Eleven o'clock. Eleven in the fucking morning? He hadn't slept past nine in years. He had a distorted memory of having dropped off to sleep around five-thirty. His neck and head felt as if Fritz von Chaingang had held him in an iron claw all night long. He felt like hammered shit. He got up, sat back down, and tried to think.

Meara got up again, with some effort, and looked out the window. Judas! It was raining. He flung clothes on, pulled hip boots on, and topped the ensemble with a poncho, hurrying outside and slogging down the road to the boat. It was a short walk, as the water had pushed further in, and he was relieved he'd pulled the boat up thirty feet into the drain ditch. It was already sitting anchored out in the backwater, and by that evening he'd have to come in through the woods and tie up in the field behind the house. Thank God his folks had built on a high knoll.

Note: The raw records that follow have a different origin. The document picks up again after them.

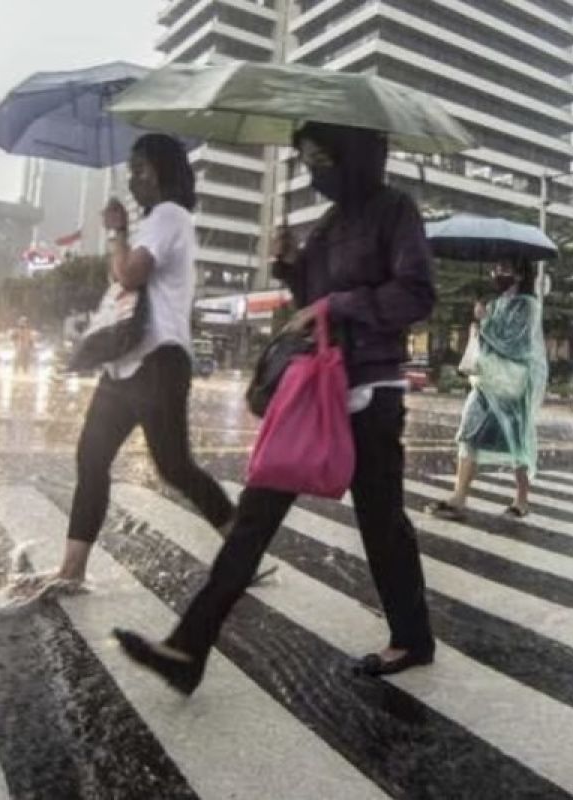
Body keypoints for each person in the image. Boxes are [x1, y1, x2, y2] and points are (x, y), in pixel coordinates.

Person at [114, 121, 437, 693]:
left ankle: (412, 637)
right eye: (307, 161)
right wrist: (292, 267)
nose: (315, 173)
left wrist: (338, 302)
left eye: (322, 159)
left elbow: (416, 294)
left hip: (372, 394)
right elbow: (309, 306)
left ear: (353, 155)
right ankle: (188, 649)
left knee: (381, 523)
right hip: (314, 388)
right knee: (255, 516)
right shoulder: (330, 222)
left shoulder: (397, 211)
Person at [18, 134, 234, 595]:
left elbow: (131, 274)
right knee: (91, 457)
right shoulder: (157, 222)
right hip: (124, 363)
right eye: (131, 170)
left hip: (158, 361)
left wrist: (116, 231)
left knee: (175, 466)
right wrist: (122, 236)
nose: (133, 179)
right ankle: (71, 569)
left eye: (141, 170)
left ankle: (243, 551)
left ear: (165, 171)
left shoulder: (170, 215)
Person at [427, 258, 548, 520]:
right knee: (468, 432)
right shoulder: (493, 304)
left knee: (516, 440)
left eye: (504, 268)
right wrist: (479, 326)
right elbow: (488, 344)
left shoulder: (528, 306)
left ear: (518, 274)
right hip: (486, 380)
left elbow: (515, 344)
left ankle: (522, 499)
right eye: (495, 269)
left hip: (511, 384)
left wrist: (487, 324)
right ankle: (459, 497)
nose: (497, 273)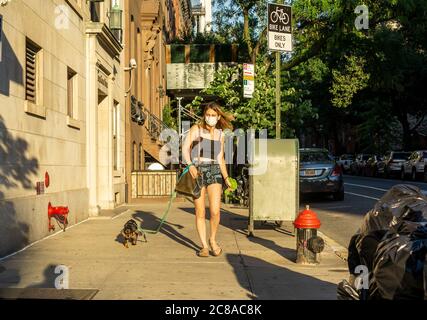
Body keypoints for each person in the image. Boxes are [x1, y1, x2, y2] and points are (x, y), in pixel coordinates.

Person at [182, 101, 235, 257]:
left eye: (213, 115)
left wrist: (226, 178)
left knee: (215, 211)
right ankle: (204, 246)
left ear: (218, 117)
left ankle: (212, 239)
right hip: (197, 170)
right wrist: (190, 165)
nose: (210, 117)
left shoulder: (220, 135)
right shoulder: (196, 129)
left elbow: (220, 158)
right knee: (199, 212)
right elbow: (185, 149)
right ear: (204, 115)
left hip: (214, 171)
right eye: (207, 115)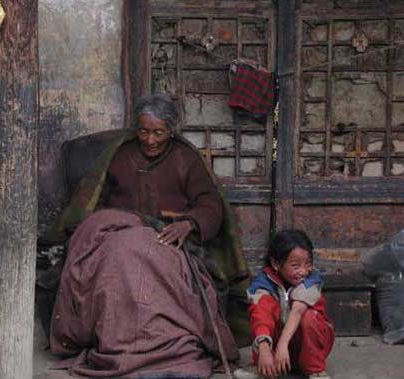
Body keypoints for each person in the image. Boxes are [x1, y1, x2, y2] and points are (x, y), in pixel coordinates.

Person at [45, 93, 250, 378]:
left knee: (156, 272)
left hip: (168, 238)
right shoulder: (119, 154)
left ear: (171, 131)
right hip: (118, 236)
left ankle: (167, 345)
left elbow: (210, 204)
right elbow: (91, 202)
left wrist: (189, 224)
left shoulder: (185, 158)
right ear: (135, 128)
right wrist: (107, 226)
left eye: (158, 132)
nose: (150, 140)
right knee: (116, 265)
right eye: (143, 131)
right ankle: (118, 345)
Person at [244, 230, 334, 379]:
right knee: (261, 314)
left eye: (308, 264)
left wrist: (282, 344)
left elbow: (298, 311)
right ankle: (266, 366)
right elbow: (261, 317)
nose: (304, 271)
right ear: (276, 264)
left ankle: (315, 370)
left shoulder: (312, 280)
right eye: (295, 266)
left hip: (306, 346)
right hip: (281, 349)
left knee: (309, 317)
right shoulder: (263, 283)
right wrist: (265, 350)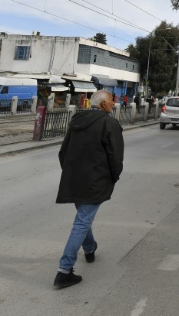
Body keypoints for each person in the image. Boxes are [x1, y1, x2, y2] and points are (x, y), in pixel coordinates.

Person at [54, 90, 124, 289]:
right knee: (82, 221)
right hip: (95, 181)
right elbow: (115, 157)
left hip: (74, 179)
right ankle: (64, 270)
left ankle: (90, 247)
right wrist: (113, 177)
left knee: (84, 218)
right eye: (111, 101)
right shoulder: (109, 124)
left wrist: (71, 173)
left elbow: (63, 152)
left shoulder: (76, 122)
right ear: (102, 104)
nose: (113, 104)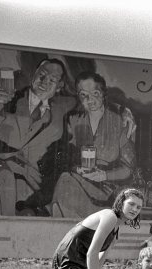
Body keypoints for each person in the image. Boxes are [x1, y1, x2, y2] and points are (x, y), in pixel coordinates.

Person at [0, 58, 75, 216]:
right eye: (42, 75)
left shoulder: (63, 110)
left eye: (52, 80)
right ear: (34, 74)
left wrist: (124, 111)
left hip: (33, 186)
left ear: (59, 86)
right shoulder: (7, 99)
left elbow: (94, 102)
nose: (44, 82)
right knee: (4, 180)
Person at [51, 71, 137, 218]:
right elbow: (65, 157)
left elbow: (128, 169)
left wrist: (104, 175)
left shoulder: (119, 121)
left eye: (95, 93)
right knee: (65, 181)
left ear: (103, 94)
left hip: (107, 189)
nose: (89, 100)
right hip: (77, 181)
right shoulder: (73, 119)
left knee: (64, 186)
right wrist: (77, 168)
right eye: (83, 95)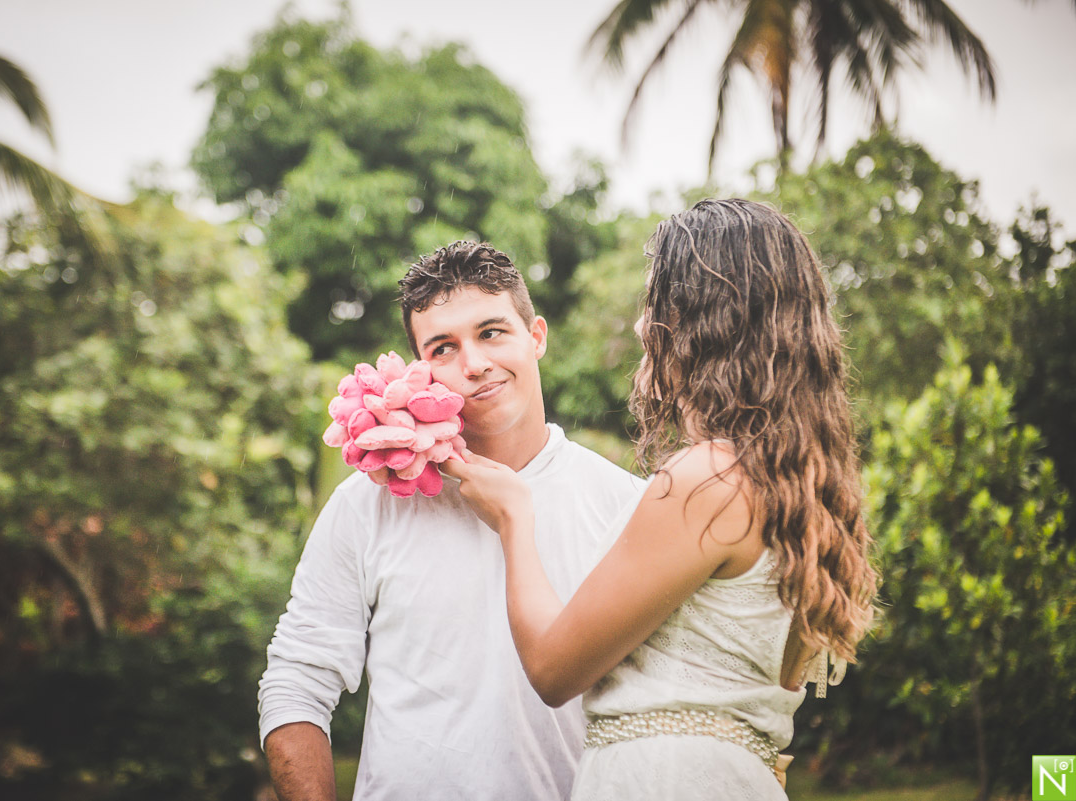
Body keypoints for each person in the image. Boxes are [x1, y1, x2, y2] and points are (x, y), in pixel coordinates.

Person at [442, 199, 879, 800]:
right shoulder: (798, 488)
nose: (642, 327)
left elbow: (552, 668)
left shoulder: (707, 480)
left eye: (655, 304)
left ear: (698, 320)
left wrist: (515, 518)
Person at [259, 241, 644, 800]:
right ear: (420, 369)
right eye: (443, 348)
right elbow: (297, 679)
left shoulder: (624, 504)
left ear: (535, 336)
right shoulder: (366, 503)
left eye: (492, 332)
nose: (474, 364)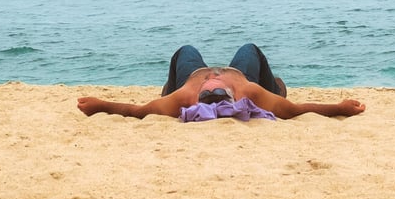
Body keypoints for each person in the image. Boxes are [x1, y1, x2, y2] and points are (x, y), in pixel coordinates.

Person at [76, 44, 366, 121]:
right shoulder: (247, 89)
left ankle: (168, 85)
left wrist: (100, 105)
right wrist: (339, 107)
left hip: (188, 74)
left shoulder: (186, 94)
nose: (212, 84)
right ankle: (275, 85)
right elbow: (295, 109)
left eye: (210, 91)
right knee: (250, 49)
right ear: (229, 94)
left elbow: (136, 112)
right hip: (242, 72)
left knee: (185, 51)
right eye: (216, 90)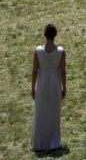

It was the richest kind of bottom land one found in the Bootheel, but it could be costly to farm there. Backwater alone could push in during wetter years, leaving in its postdiluvian wake a stinking mudhole covered in water-logged trees. Even if they didn't blow the levee, this much water already meant Meara would spend a butt-kicking month hauling logs, picking up chunks, and doing the hard manual labor that would be necessary to farm in the flood's nasty aftermath.

Ray was not one to complain or give in to illnesses. He thought most people ran to the doctor for the least little thing, and he believed a man could will himself to stay well. When he felt bad he'd toss back a straight shot, chase it with a big glass of cold orange juice, gobble a few aspirin, and drive on. This was something else. He was sick as a dog, so much so that it was overpowering his efforts to reclaim the boat, and he shook it off as best he could.

The boat was completely full of rainwater. He tried to start bailing with the milk jug but gave up. Too much water and he was in too deep to tip it, so he untied the boat and turned to pull it back out of the water but lost his footing and stepped off into the ditch, plunging down into icy water, the mud seizing his hip boot and damn near drowning him before he could get himself unencumbered. He was beyond swearing. A quiet, slow anger was starting to build inside.

He got the boots off, tried to clean out what mud he could, gave up, and jammed them back on, sitting in the middle of the road, drenched, shivering in the rain, finally emptying the water from the boat and getting in. He got it pushed off at last and started the motor, easing the boat out the drain canal past the large oak trees and into the rainy chop.